- Born: October 2, 1997 (age 27) Sacramento, California, U.S.
- Education: California State University, Fullerton

= Justina Sharp =

American blogger (born 1997)

Justina Sharp (born October 2, 1997) is an American fashion and beauty influencer, blogger, journalist, advice columnist, and social justice advocate. She is a fashion influencer who has collaborated with fashion and beauty brands such as Smashbox, American Eagle, and IKEA through her blog A Bent Piece Of Wire.

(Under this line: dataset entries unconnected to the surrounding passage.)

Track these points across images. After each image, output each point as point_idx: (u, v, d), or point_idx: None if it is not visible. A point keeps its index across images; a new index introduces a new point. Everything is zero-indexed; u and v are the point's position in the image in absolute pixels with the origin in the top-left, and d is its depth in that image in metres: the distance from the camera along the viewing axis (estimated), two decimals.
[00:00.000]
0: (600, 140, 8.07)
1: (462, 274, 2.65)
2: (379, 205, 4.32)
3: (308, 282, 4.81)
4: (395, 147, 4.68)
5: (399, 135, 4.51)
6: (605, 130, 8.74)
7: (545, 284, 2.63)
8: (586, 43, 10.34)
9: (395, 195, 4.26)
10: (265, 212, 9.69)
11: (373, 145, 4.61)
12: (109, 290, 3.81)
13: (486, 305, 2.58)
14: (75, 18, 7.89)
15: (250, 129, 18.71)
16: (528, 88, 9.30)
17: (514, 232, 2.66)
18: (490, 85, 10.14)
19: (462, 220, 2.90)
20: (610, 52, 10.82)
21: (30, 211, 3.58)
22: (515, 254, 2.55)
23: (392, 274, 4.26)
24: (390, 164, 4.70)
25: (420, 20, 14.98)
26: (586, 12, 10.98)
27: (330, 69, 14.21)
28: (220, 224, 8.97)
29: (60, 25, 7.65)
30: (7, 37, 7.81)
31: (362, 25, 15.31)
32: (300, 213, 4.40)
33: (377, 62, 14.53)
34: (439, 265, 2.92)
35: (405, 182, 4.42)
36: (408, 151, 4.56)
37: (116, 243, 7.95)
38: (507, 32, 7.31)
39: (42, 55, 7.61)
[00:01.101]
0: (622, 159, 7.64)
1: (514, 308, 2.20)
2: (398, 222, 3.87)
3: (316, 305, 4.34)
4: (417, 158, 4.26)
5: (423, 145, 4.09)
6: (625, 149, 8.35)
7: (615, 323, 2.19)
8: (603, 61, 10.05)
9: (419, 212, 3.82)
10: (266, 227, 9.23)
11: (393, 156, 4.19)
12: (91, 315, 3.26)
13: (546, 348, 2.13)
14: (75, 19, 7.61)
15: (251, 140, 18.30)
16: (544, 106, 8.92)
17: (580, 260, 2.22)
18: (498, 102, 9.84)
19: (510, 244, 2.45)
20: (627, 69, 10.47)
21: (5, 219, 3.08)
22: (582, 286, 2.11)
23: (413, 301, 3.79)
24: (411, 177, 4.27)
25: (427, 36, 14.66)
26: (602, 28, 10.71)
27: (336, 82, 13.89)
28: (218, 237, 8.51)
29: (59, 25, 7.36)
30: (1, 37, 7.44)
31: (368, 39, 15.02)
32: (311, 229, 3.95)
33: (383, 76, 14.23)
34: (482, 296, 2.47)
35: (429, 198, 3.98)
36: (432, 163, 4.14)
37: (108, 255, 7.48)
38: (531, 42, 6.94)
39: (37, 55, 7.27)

== Early life and education ==
Sharp was born October 2, 1997, in Sacramento, California to John and Heike Sharp. Sharp is mixed-race, and has identified herself as German-American. She was homeschooled until she graduated high school at age 16. Sharp previously studied at American River College in Sacramento, and is currently a junior at California State University, Fullerton.

== Career ==
At 13 years old, Sharp founded and has served as editor of her fashion, entertainment and lifestyle site A Bent Piece of Wire since 2011. Her site is best known for its fashion and beauty content, interviews with up-and-coming and established figures in the fashion and entertainment industries, including Laura Brown, Rebecca Black, and R5. as well as extensive skincare reviews and travel coverage. Justina is active on social media, especially Instagram and Twitter, with an estimated 60,000 followers across platforms. She has been featured in Teen Vogue, Vogue Italia, NPR, Buzzfeed, the Huffington Post, and more. Her weekly advice column is published to her Instagram and focuses on relationships and self-help. Sharp has also written on relationships for other platforms, including Oakland-based YR Media.

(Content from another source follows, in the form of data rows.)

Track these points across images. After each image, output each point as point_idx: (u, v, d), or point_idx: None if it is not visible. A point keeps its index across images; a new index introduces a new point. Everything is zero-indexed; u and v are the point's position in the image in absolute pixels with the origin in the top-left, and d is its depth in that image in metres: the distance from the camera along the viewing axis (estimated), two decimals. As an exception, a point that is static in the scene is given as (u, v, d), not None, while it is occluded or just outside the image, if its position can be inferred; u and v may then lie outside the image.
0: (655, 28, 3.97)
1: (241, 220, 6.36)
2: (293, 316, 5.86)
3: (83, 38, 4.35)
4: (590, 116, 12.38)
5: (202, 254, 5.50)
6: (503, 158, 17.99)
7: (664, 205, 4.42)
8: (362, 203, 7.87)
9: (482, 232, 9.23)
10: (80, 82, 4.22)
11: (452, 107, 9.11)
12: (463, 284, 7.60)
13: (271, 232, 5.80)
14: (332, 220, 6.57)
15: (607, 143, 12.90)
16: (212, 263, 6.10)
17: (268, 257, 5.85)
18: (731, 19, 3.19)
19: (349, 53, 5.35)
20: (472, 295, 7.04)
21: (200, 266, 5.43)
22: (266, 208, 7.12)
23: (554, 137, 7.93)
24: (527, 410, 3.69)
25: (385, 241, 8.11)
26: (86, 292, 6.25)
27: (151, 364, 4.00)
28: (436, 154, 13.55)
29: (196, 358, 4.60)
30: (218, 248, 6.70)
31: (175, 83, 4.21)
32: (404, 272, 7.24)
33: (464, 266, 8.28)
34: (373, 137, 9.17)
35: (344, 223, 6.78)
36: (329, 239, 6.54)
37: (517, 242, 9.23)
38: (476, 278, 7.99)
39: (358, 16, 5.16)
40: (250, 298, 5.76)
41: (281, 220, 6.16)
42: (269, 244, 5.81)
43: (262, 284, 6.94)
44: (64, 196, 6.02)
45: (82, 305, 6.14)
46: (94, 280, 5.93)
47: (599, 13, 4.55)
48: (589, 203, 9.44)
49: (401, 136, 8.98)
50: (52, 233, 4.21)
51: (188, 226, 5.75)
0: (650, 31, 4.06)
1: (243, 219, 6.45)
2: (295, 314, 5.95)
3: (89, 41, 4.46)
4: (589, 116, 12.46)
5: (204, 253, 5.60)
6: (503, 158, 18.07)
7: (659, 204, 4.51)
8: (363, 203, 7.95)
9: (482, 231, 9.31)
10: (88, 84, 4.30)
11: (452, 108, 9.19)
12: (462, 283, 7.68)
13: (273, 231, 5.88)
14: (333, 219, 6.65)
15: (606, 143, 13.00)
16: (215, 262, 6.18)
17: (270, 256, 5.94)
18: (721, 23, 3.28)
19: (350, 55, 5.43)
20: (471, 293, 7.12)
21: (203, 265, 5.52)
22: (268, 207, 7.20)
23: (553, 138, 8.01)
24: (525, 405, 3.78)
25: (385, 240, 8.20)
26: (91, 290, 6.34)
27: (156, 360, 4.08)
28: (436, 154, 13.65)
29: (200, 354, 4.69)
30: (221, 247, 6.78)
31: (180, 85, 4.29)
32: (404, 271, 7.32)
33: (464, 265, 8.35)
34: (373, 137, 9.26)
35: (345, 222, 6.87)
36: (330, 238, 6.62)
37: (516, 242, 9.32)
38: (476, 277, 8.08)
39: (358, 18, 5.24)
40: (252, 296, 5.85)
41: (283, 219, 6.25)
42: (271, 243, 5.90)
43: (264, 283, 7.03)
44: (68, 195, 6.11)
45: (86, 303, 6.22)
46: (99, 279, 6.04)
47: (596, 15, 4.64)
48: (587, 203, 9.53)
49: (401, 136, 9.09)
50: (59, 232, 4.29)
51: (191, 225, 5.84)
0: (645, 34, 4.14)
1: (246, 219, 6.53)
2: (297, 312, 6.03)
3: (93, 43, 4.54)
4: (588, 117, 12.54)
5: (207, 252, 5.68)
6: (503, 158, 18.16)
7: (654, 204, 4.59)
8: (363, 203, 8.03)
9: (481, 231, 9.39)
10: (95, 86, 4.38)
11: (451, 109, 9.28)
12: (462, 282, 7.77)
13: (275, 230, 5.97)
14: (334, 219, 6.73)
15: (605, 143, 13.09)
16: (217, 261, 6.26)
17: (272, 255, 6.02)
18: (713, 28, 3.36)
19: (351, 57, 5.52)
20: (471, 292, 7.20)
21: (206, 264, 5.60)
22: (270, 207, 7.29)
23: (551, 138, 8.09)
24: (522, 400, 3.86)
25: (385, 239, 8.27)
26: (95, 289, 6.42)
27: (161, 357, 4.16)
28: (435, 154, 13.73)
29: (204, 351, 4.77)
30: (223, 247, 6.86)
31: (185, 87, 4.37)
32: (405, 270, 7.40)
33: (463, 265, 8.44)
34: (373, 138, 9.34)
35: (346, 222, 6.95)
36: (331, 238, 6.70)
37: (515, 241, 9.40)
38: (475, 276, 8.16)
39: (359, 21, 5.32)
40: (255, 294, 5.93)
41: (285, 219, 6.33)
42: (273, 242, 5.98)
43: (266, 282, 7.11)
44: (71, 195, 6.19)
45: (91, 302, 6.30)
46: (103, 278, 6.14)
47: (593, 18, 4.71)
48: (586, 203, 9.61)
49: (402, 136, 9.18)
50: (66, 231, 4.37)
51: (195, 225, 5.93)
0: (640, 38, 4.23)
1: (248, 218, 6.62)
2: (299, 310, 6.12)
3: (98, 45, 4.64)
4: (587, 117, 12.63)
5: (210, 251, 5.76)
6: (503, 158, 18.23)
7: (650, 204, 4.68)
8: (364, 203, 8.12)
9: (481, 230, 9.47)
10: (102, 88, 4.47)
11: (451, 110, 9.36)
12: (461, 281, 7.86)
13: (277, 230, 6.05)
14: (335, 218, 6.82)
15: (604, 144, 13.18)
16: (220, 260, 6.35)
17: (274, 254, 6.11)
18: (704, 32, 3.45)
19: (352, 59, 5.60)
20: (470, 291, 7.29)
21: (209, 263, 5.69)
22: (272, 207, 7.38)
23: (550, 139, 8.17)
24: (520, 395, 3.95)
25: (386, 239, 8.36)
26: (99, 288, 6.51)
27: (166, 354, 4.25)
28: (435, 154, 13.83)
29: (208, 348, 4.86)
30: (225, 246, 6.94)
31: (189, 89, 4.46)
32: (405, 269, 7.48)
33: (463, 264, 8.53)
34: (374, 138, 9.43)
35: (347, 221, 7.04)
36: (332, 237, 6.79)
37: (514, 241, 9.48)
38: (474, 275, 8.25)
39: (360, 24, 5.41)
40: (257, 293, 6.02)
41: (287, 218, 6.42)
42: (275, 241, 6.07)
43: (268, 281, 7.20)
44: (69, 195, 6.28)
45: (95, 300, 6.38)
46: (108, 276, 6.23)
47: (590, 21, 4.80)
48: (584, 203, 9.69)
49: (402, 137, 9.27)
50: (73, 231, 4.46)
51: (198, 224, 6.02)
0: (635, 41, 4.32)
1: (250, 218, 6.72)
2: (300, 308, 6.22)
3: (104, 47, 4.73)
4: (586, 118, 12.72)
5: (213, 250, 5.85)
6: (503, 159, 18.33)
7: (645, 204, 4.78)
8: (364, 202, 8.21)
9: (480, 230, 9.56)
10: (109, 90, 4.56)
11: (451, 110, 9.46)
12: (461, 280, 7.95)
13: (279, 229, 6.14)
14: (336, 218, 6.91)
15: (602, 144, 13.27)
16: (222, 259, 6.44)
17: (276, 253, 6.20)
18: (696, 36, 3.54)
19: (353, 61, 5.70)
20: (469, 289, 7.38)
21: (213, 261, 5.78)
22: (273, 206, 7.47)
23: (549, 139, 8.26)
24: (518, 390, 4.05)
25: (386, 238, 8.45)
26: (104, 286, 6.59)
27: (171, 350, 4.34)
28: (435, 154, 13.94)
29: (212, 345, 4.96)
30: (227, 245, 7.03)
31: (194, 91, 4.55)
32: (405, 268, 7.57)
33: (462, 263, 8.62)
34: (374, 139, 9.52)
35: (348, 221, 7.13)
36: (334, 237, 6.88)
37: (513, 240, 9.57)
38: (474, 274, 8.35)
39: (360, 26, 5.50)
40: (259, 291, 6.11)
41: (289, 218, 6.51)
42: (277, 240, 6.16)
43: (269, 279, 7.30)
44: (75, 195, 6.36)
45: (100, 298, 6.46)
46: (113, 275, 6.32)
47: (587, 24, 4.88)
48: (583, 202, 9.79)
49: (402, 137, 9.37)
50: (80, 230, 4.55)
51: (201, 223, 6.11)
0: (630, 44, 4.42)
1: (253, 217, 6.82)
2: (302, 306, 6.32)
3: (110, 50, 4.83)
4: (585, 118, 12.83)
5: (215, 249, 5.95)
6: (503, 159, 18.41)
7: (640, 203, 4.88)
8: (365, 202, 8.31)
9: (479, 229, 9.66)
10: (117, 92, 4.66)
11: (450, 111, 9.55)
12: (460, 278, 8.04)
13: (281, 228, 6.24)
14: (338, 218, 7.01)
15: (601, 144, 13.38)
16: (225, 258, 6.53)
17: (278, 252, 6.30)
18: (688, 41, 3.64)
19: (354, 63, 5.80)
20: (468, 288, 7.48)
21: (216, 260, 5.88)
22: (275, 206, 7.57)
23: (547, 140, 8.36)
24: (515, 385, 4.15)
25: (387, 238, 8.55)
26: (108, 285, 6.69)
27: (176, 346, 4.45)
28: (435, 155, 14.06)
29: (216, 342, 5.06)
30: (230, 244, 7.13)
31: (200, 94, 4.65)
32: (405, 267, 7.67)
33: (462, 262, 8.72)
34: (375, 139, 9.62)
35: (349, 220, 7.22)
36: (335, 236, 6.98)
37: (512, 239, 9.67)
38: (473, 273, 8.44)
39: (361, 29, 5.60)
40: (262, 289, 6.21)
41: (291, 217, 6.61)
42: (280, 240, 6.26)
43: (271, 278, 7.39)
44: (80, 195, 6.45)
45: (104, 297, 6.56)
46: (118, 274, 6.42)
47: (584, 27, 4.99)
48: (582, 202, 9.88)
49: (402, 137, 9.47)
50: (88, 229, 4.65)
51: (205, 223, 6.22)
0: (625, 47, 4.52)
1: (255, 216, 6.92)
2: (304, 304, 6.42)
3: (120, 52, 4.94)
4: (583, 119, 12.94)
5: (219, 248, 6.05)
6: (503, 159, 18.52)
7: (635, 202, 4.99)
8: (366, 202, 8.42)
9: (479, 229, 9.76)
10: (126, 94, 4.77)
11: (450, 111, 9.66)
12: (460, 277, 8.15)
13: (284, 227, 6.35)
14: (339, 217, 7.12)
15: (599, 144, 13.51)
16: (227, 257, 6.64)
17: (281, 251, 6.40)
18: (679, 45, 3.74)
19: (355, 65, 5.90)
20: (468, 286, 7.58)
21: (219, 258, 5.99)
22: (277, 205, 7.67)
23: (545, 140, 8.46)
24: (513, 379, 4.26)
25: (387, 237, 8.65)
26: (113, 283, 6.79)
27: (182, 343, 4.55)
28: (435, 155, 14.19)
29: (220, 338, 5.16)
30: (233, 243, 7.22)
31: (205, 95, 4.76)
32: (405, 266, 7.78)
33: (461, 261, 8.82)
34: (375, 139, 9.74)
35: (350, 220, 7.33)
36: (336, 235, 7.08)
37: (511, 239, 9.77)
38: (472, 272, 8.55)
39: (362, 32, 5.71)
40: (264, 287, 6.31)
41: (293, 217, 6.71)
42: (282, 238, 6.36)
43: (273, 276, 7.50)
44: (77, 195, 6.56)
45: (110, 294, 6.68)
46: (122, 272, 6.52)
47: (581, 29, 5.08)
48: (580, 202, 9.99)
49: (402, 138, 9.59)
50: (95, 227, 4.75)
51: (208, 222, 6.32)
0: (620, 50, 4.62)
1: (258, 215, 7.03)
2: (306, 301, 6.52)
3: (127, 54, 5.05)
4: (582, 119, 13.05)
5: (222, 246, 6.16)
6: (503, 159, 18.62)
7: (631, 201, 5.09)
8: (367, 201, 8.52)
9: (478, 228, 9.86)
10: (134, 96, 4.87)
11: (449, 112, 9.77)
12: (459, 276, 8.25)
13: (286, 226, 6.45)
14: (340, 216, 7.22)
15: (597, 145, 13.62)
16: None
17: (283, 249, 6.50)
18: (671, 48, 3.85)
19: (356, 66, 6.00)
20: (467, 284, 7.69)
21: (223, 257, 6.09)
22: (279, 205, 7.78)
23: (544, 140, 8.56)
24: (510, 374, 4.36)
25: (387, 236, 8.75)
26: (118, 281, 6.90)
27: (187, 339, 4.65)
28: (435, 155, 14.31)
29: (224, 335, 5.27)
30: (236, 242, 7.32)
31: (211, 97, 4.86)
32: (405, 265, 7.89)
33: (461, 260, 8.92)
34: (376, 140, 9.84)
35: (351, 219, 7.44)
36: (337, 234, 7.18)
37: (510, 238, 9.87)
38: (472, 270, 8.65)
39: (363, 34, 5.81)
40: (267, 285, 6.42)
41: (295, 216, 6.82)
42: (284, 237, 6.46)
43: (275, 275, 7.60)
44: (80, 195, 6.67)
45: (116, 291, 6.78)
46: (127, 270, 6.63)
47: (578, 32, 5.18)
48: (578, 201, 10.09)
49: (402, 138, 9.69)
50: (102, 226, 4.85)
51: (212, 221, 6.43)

Sharp is also the adult director of a residential summer camp in Northern California

== Controversy ==
Sharp first gained national attention after her article "I'm A Barbie Girl, In The Real World" was published by the Huffington Post in February 2014. She also defended Sports Illustrated's decision to run a feature on Barbie, saying "Barbie is the doll that shaped the childhood of millions, including mine". Sharp guest-wrote a follow-up op-ed piece for The New York Times and appeared on the Today Show.

Sharp has been the target of online harassment relating to her views on abortion, race discrimination, and gender inequality.